Hence, I can write $P(x|x\geq i:i=0,1,2,3,4........) \propto \left ( x+1 \right )\left ( \frac{1}{5} \right )^x$

OR, In other words

  • $P(x|x\geq i:i=0,1,2,3,4........) = M \left ( x+1 \right )\left ( \frac{1}{5} \right )^x$

Hence, $P(x= 0) = M \left ( 0+1 \right )\left ( \frac{1}{5} \right )^0 = M.1$

$P(x= 1) = M \left ( 1+1 \right )\left ( \frac{1}{5} \right )^1 = M.\frac{2}{5}$

$P(x= 2) = M \left ( 2+1 \right )\left ( \frac{1}{5} \right )^2 = M.\frac{3}{25}$

This thing ends upto infinity ....

Now, Applying the property, that $P(x|x\geq i:i=0,1,2,3,4........) = 1$

  • $M.1.\frac{1}{5}^{0} + M.2.\frac{1}{5}^{1} + M.3.\frac{1}{5}^{2}............$ = $1$
  • $M\left ( 1 + 2.x + 3.x^{2}............... \right ) = 1$

Now, If I apply the last formula from the given figure,

 

I would end up getting $M\left ( 1 + 2.x + 3.x^{2} + 4.x^3 +5.x^4............... \right )$

OR 

This is an arithmetico - geometric progression also. So, that technique also helps here.

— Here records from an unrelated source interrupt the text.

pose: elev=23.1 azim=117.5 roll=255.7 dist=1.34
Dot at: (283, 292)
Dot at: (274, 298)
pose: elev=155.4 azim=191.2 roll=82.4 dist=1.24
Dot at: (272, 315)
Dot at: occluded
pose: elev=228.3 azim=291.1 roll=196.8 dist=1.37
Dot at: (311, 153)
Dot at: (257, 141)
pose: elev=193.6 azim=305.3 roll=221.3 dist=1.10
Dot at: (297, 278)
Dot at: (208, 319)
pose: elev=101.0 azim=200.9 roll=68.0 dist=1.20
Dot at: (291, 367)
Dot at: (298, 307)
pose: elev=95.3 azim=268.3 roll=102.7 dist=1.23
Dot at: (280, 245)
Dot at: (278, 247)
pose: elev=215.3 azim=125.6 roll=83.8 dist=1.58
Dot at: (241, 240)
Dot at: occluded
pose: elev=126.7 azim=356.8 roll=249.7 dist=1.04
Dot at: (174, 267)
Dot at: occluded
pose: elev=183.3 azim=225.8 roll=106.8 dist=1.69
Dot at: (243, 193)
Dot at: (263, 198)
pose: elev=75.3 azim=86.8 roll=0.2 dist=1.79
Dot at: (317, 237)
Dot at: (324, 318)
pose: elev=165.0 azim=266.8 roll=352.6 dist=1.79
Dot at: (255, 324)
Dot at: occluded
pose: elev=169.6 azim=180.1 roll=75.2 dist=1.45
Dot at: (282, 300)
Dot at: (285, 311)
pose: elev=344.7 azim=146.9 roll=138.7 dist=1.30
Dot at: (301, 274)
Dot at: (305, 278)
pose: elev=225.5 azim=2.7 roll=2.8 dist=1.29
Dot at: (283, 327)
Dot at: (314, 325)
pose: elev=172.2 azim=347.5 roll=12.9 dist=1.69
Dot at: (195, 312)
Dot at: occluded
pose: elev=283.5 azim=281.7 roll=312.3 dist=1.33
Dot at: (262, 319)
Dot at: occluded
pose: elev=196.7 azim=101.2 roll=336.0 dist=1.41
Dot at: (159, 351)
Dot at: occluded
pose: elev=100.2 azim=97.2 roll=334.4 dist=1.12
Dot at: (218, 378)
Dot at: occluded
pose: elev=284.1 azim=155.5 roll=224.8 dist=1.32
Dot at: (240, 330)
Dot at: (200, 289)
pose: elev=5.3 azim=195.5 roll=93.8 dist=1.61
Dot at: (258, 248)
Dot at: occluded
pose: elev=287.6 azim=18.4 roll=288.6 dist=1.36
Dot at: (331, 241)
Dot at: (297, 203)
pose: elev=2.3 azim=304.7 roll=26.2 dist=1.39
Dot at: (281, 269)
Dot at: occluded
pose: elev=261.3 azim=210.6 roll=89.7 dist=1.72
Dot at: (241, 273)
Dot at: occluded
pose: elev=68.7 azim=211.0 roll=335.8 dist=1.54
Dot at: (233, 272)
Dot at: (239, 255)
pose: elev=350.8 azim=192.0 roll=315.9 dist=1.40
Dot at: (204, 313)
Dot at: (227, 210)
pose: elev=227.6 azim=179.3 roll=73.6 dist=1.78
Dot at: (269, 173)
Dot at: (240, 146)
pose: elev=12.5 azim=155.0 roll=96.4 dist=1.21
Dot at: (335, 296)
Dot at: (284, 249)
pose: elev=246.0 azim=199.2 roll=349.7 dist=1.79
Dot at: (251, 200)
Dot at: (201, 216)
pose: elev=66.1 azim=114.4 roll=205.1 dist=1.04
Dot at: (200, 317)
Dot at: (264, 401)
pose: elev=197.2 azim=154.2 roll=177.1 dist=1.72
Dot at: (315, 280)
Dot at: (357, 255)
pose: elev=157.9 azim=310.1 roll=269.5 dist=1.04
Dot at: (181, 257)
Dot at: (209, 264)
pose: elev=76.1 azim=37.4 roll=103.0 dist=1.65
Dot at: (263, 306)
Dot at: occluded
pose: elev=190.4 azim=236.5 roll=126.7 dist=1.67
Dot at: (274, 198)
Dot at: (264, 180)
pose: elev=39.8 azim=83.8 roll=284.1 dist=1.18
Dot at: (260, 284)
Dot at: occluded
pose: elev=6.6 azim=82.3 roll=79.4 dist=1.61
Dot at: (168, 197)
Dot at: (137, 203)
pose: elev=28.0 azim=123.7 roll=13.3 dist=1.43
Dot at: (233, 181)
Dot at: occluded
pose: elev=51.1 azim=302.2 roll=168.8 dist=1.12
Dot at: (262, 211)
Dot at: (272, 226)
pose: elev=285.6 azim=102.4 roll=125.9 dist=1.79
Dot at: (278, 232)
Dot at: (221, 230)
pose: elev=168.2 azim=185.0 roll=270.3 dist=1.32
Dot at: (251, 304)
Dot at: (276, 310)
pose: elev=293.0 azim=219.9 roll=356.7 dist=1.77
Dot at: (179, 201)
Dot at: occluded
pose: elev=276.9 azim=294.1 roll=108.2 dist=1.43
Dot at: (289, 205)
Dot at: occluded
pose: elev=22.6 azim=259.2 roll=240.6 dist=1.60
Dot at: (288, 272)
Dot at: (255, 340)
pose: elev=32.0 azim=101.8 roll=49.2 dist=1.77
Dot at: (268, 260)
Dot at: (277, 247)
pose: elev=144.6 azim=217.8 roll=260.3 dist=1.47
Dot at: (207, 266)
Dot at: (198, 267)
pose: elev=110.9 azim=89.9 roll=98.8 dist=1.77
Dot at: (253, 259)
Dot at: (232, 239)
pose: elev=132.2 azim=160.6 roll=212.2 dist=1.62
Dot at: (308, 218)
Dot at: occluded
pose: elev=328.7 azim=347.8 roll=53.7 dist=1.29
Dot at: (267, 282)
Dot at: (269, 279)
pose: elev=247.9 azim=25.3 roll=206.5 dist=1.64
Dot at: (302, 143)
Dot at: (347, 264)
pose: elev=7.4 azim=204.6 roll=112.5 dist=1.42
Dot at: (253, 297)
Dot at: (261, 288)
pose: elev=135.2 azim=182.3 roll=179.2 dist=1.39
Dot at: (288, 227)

$A = 1 + 2x + 3x^{2} + 4x^{3}.............$   

Now, Multiply by $x$,

$Ax = 1x + 2x^{2} + 3x^{3} + 4x^{4}.............$

  • $A(1-x) = 1 + x + x^{2} + x^{3}.............$
  • $A(1-x) = \frac{1}{1-x}$

Apply, any of the above methods.

Hence, Solving this , I get 

  • $M.\left ( 1-x \right )^{-2} = 1$
  • Put, $x = \frac{1}{5} => M= \frac{16}{25}$

Finally, that proportionate probability becomes,

$P(x|x\geq i:i=0,1,2,3,4........) = \left ( \frac{16}{25} \right ) \left ( x+1 \right )\left ( \frac{1}{5} \right )^x$


The Probability that $x\leq 5$ is

$P(x\leq 5) = P(x=0) + P(x=1) + P(x=2) + P(x=3) + P(x=4) + P(x=5) = 0.9997$


 

answered ago by Veteran (40.1k points)  
edited ago by
this was dope !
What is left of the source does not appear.